▶ TEXT FOR ANALYSIS
--------------------------------------------------

KUALA LUMPUR: The High Court here today held that former prime minister Datuk Seri Najib Tun Razak had enormous influence and wielded an overarching position of power in SRC International Sdn Bhd, and the prosecution has succeeded in establishing there was a criminal breach of trust (CBT) by Najib over funds of the company.
Justice Mohd Nazlan Mohd Ghazali in his judgment said Najib was not only the then finance minister heading the MOF Inc, the sole shareholder of SRC and 1Malaysia Development Berhad (1MDB), but also the then prime minister vested with the authority under the articles of the SRC to appoint and dismiss directors of the company and to whom certain reserved matters including amendments must be referred.
“As the prime minister and head of MOF Inc, the accused also caused the introduction of a new article 117 to appoint himself as an advisor emeritus of the company, to whom advice on strategic matters concerning SRC must be referred,” he said.
The judge said the point to note is those decisions were taken because of the directors’ stance which construed the resolutions from the shareholder, who was also the prime minister and later advisor emeritus of the company, as a form of instructions or otherwise as matters that they should follow.
The judge said the court also found that the accused had the entrustment with dominion over the property of SRC.
He said the accused’s control over all matters SRC is all-embracing, adding, “SRC is only a private limited company but it was no ordinary company.”
The judge said as the finance minister, the accused in the capacity as MOF Inc, was the sole shareholder of SRC.
“The various shareholder resolutions of the MOF Inc were followed by and formed the basis of many of the directors’ resolutions of SRC.
“As the prime minister, the accused was named in the articles of the company as the only person empowered to appoint or dismiss any member of the board of directors of SRC,“ the judge elaborated over the three CBT charges faced by Najib.
He said the accused dictated the direction of SRC from the time of its incorporation, given his roles as stated in the articles.
Justice Mohd Nazlan said Najib’s other roles as the director as defined under Section 402A of the Penal Code and as the advisor emeritus all made him an ‘agent’ under the act.
“I accept that the evidence by PW39 (Tan Sri Ismee Ismail who was a member of SRC’s board of directors) and PW42 (former non-executive director of SRC Datuk Suboh Md Yassin) include their assertions that as directors of the company, they were aware of their statutory and fiduciary responsibilities and had acted in the best interest of the company.
“I do not find this to negate the fact that instructions had been made by the accused to the directors of SRC. After all, PW39 testified that he did not construe following the instructions of the accused to conflict with his director’s fiduciary duties. And the substance of the various instructions was in fact followed by the directors of SRC,” he added.

--------------------------------------------------

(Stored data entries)
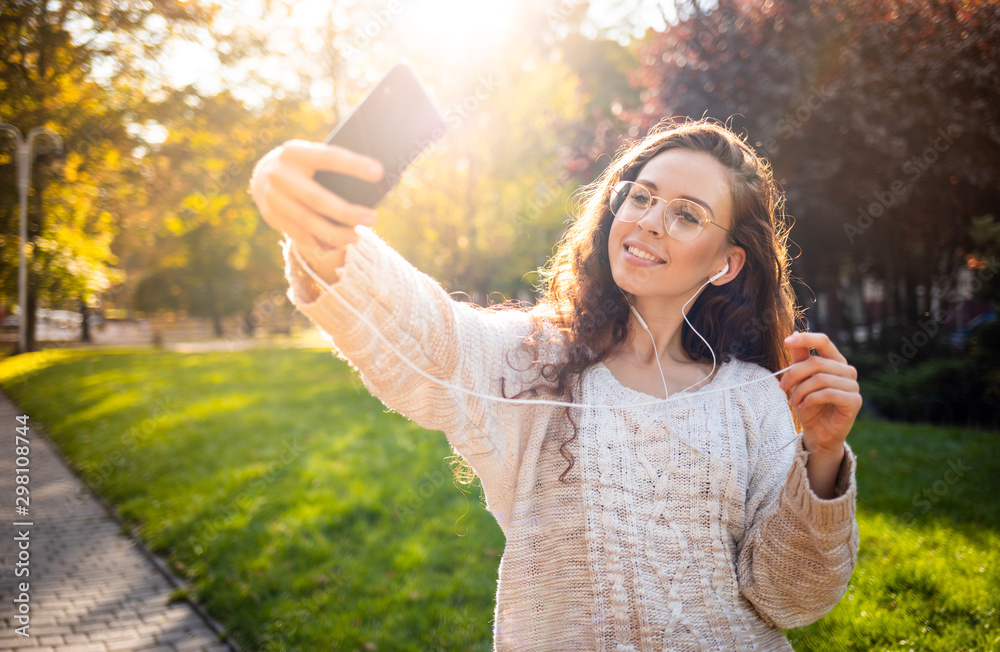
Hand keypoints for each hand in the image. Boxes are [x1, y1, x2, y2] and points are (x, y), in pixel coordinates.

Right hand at [250, 139, 383, 281]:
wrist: (262, 174)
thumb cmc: (303, 165)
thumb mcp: (311, 156)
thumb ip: (331, 167)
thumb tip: (371, 183)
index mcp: (296, 152)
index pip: (329, 157)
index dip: (354, 165)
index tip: (379, 172)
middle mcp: (281, 174)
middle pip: (317, 198)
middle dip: (346, 212)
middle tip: (373, 219)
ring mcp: (273, 197)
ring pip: (307, 221)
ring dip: (334, 233)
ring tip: (356, 237)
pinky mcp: (271, 215)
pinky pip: (298, 234)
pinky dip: (319, 241)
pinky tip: (337, 243)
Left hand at [778, 331, 861, 456]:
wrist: (818, 432)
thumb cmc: (810, 404)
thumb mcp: (800, 380)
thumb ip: (800, 359)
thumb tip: (793, 334)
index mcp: (835, 361)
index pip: (824, 341)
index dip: (805, 339)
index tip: (785, 341)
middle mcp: (847, 370)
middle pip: (816, 362)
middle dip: (794, 374)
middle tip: (782, 387)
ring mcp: (853, 385)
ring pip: (820, 379)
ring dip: (801, 391)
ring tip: (793, 401)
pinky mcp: (854, 401)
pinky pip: (828, 393)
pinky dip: (811, 399)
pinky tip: (803, 406)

--------------------------------------------------

▶ PARTS OF THE EXERCISE
(1) Please reproduce the news report on the SRC ruling starting at "The judge said the point" and ending at "shareholder of SRC.", changing "dominion" to "authority".
(2) Carry the news report on the SRC ruling forward from its final sentence.

▶ RESULTS FOR THE EXERCISE
(1)
The judge said the point to note is those decisions were taken because of the directors’ stance which construed the resolutions from the shareholder, who was also the prime minister and later advisor emeritus of the company, as a form of instructions or otherwise as matters that they should follow.
The judge said the court also found that the accused had the entrustment with authority over the property of SRC.
He said the accused’s control over all matters SRC is all-embracing, adding, “SRC is only a private limited company but it was no ordinary company.”
The judge said as the finance minister, the accused in the capacity as MOF Inc, was the sole shareholder of SRC.

(2)
The judge said the crucial ability of the accused as the shareholder to have convinced - via his position as MOF Inc given his status as the prime minister and the finance minister - the directors of SRC to adhere to important decisions such as on the deposit of the bulk of the company funds overseas could not be emphasised enough.
He said the fact that the accused dealt with matters which are legally within the purview of directors instead of the shareholders in one thing, but the adherence by the directors was not unexpected because the decisions of the shareholder were furnished by no less than the prime minister and finance minister of the country to the chairman of an entity wholly-owned by MOF Inc, that was SRC.
In relation to the three money-laundering charges, Justice Mohd Nazlan held that the RM42 million proceeds in his accounts were originated from unlawful activity, as established in the CBT charges.
“In my assessment, evidence shows that in respect of the three CBT charges, the misappropriation occurred at the point when the funds of RM42 million or any larger part thereof was transferred out of SRC, such as when the RM42 million was transferred into Gandingan Mentari Sdn Bhd’s bank account. (This means) even before the accused received the funds in his accounts, an offence of CBT was already complete,” he said.
“I find it that the accused knew that the RM42 million was proceeds of unlawful activity or in the best case for the defence, the accused failed without reasonable excuse to take reasonable steps to ascertain whether or not the RM42 million was the proceeds of unlawful activity,” he said.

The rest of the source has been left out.